----- Extracted material

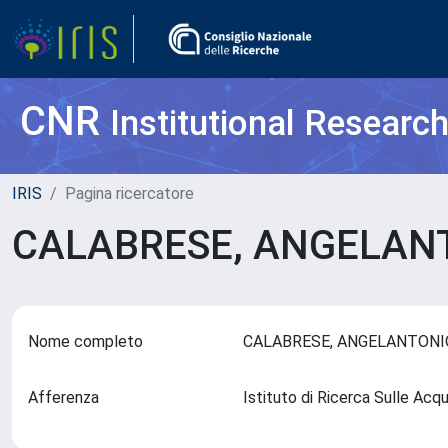
CNR
Institutional Researc
IRIS
Pagina ricercatore
CALABRESE, ANGELAN
Nome completo
CALABRESE, ANGELANTON
Afferenza
Istituto di Ricerca Sulle Ac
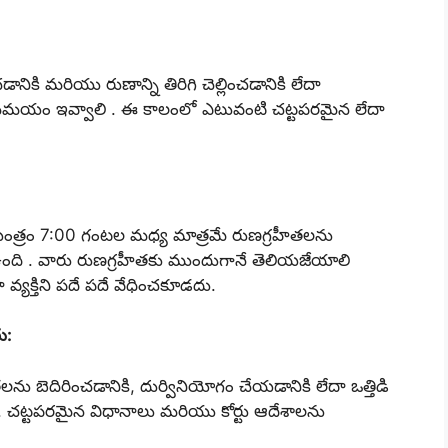
నికి మరియు రుణాన్ని తిరిగి చెల్లించడానికి లేదా
జుల సమయం ఇవ్వాలి . ఈ కాలంలో ఎటువంటి చట్టపరమైన లేదా
ంత్రం 7:00 గంటల మధ్య మాత్రమే రుణగ్రహీతలను
 ఉంది . వారు రుణగ్రహీతకు ముందుగానే తెలియజేయాలి
్యక్తిని పదే పదే వేధించకూడదు.
ు:
ను బెదిరించడానికి, దుర్వినియోగం చేయడానికి లేదా ఒత్తిడి
ు. చట్టపరమైన విధానాలు మరియు కోర్టు ఆదేశాలను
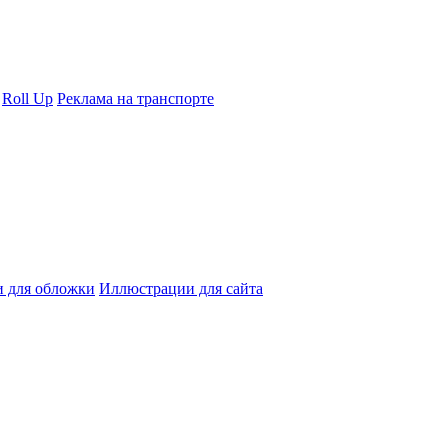
Roll Up
Реклама на транспорте
 для обложки
Иллюстрации для сайта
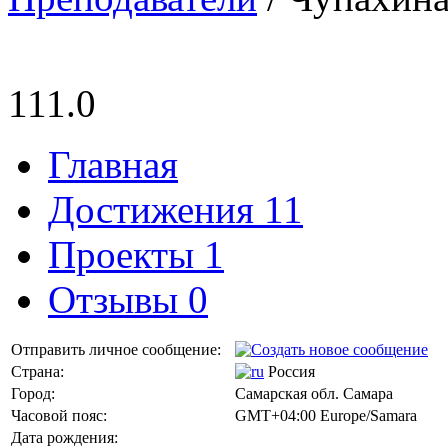
111.0
Главная
Достижения 11
Проекты 1
Отзывы 0
Отправить личное сообщение:
Страна:
Россия
Город:
Самарская обл. Самара
Часовой пояс:
GMT+04:00 Europe/Samara
Дата рождения:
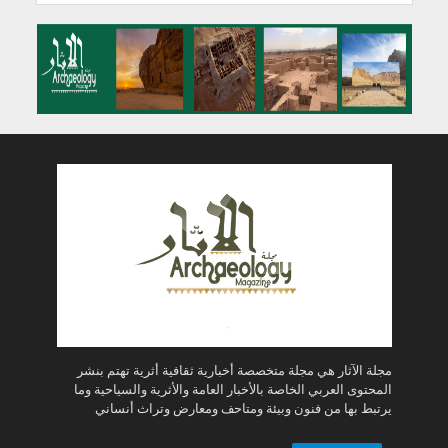
مجلة الآثار هي مجلة متخصصة أخبارية ثقافية أثرية تهتم بنشر
المحتوى العربي الخاصة بالأخبار العامة والأثرية والسياحية وما
يرتبط بها من فنون وبيئة ومتاحف ومعارض وتراث أنساني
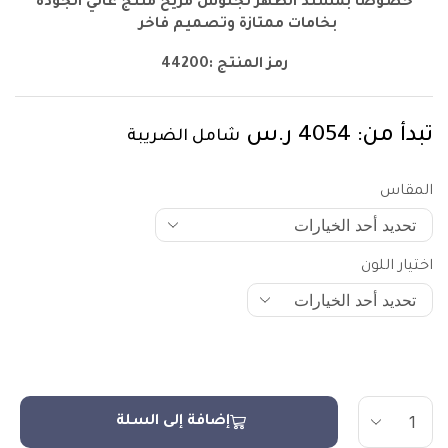
خصوصا بمسند الظهر لجلوس مريح منتج عالي الجودة
بخامات ممتازة وتصميم فاخر
رمز المنتج :44200
تبدأ من:
4054
ر.س
شامل الضريبة
المقاس
اختيار اللون
إضافة إلى السلة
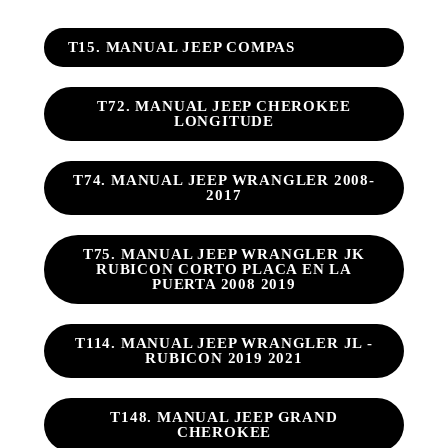
T15. MANUAL JEEP COMPAS
T72. MANUAL JEEP CHEROKEE
LONGITUDE
T74. MANUAL JEEP WRANGLER 2008-
2017
T75. MANUAL JEEP WRANGLER JK
RUBICON CORTO PLACA EN LA
PUERTA 2008 2019
T114. MANUAL JEEP WRANGLER JL -
RUBICON 2019 2021
T148. MANUAL JEEP GRAND
CHEROKEE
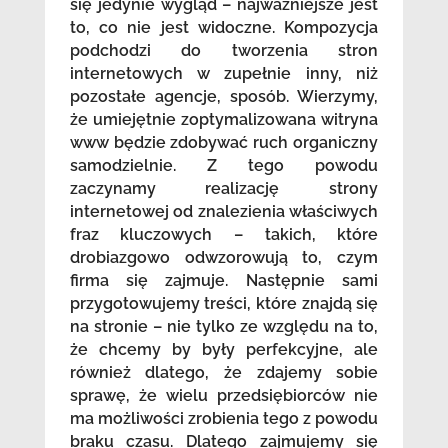
się jedynie wygląd – najważniejsze jest
to, co nie jest widoczne. Kompozycja
podchodzi do tworzenia stron
internetowych w zupełnie inny, niż
pozostałe agencje, sposób. Wierzymy,
że umiejętnie zoptymalizowana witryna
www będzie zdobywać ruch organiczny
samodzielnie. Z tego powodu
zaczynamy realizację strony
internetowej od znalezienia właściwych
fraz kluczowych – takich, które
drobiazgowo odwzorowują to, czym
firma się zajmuje. Następnie sami
przygotowujemy treści, które znajdą się
na stronie – nie tylko ze względu na to,
że chcemy by były perfekcyjne, ale
również dlatego, że zdajemy sobie
sprawę, że wielu przedsiębiorców nie
ma możliwości zrobienia tego z powodu
braku czasu. Dlatego zajmujemy się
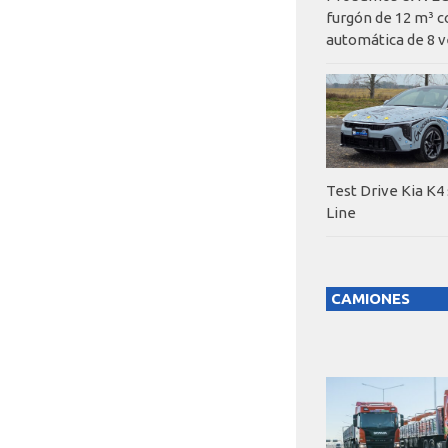
furgón de 12 m³ c
automática de 8 v
Test Drive Kia K4
Line
CAMIONES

----------

What the exercise asks
Check every line above for the string "jest" and state how many have it, with no other words.

Expected output
2